**REQUIRED TASKS:**
1. Update the part of the wavetable oscillator text from "The technique was" to "richer in spectrum.", replacing "bandlimited" with "band-limited".
2. Turn the listing, from the line with "determined by: Kuijt, Job, (CANADA)" to its last line, into a Markdown table with the columns Row and Line, leaving out blank lines.

A wavetable oscillator is a sound source that, instead of generating a single fixed waveform like a VCO, plays back from a *table* of stored single-cycle waveforms and lets you scan smoothly through them in real time. Each waveform in the table — a frame — is one period of audio: 256 samples, sometimes 2048 samples. A position knob picks which frame to play, and as you turn it the oscillator crossfades between adjacent frames, producing a continuously evolving timbre.
Where a VCO gives you four classical shapes (sine, triangle, saw, square) and a fixed harmonic spectrum, a wavetable can hold *anything*: sampled instrument cycles, mathematically constructed harmonic series, formant shapes, organ stops, FM-style metallic spectra, the noisy cycles found in vocal formants. A single table might contain 64, 128, or 264 frames that morph through completely different timbres. The instrument becomes less about choosing a waveform and more about *navigating* a small library of them.
The technique was invented by Wolfgang Palm at PPG in the late 1970s and reached its full expression in the PPG Wave 2.2 and Waldorf Microwave. Hardware Eurorack modules like the Synthesis Technology E370 and Erica Synths WTx brought it into modular. The defining sound — bright, slightly digital, *animated* — comes from one thing: smoothly modulating the position over time, so the timbre never sits still.
Modern wavetable oscillators use bandlimited tables (one version of each frame for each pitch range, to prevent aliasing when playing high notes) and either linear or higher-order interpolation between samples and frames. The result is a digital sound that, when scanned slowly, can be as expressive as any analog oscillator and far richer in spectrum.
Our Wave Osc
Our Wave Osc ships with 98 wavetables, each containing 264 frames of 256 samples. The tables come from a wide cross-section of synthesizer history — PPG-style classic shapes, Microwave-style harmonic morphs, formant tables, FM-style metallic banks — selected to give a useful range without being overwhelming. The currently active table is shown live in the panel as you scan.
Position morphs through the table with linear crossfading between frames, controlled by the Pos knob and the Pos CV input. There are also Start and End knobs that constrain the position to a slice of the table, so you can lock the morph into just the section that sounds best for your patch — useful when a table has 264 frames but only 30 of them are what you want.

**INPUT ROWS:**

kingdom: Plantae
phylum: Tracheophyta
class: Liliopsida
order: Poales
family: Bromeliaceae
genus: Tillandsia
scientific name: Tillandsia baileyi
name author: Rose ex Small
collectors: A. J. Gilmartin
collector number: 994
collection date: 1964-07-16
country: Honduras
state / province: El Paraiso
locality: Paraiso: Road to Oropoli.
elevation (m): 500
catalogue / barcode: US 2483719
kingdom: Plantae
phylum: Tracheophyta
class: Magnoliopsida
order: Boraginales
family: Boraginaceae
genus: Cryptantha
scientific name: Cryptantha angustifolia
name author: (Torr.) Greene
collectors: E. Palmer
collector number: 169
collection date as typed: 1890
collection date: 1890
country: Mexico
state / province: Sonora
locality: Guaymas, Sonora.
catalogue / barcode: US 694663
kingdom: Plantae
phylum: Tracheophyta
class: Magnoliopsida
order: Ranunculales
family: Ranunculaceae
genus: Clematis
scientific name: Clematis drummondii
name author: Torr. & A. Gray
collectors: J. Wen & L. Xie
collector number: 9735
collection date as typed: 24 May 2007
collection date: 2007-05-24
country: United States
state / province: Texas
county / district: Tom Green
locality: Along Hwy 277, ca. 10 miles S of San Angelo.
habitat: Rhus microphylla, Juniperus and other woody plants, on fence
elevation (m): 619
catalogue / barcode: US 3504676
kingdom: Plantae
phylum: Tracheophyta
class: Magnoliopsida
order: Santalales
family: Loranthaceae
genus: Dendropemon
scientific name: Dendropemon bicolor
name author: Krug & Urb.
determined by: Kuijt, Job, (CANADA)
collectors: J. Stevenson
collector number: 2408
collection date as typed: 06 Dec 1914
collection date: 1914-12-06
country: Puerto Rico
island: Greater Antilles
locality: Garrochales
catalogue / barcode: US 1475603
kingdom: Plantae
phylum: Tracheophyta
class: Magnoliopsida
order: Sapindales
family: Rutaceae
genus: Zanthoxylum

**SOLUTIONS TO THE EXERCISE:**
1.
The technique was invented by Wolfgang Palm at PPG in the late 1970s and reached its full expression in the PPG Wave 2.2 and Waldorf Microwave. Hardware Eurorack modules like the Synthesis Technology E370 and Erica Synths WTx brought it into modular. The defining sound — bright, slightly digital, *animated* — comes from one thing: smoothly modulating the position over time, so the timbre never sits still.
Modern wavetable oscillators use band-limited tables (one version of each frame for each pitch range, to prevent aliasing when playing high notes) and either linear or higher-order interpolation between samples and frames. The result is a digital sound that, when scanned slowly, can be as expressive as any analog oscillator and far richer in spectrum.

2.
| Row | Line |
|---|---|
| 1 | determined by: Kuijt, Job, (CANADA) |
| 2 | collectors: J. Stevenson |
| 3 | collector number: 2408 |
| 4 | collection date as typed: 06 Dec 1914 |
| 5 | collection date: 1914-12-06 |
| 6 | country: Puerto Rico |
| 7 | island: Greater Antilles |
| 8 | locality: Garrochales |
| 9 | catalogue / barcode: US 1475603 |
| 10 | kingdom: Plantae |
| 11 | phylum: Tracheophyta |
| 12 | class: Magnoliopsida |
| 13 | order: Sapindales |
| 14 | family: Rutaceae |
| 15 | genus: Zanthoxylum |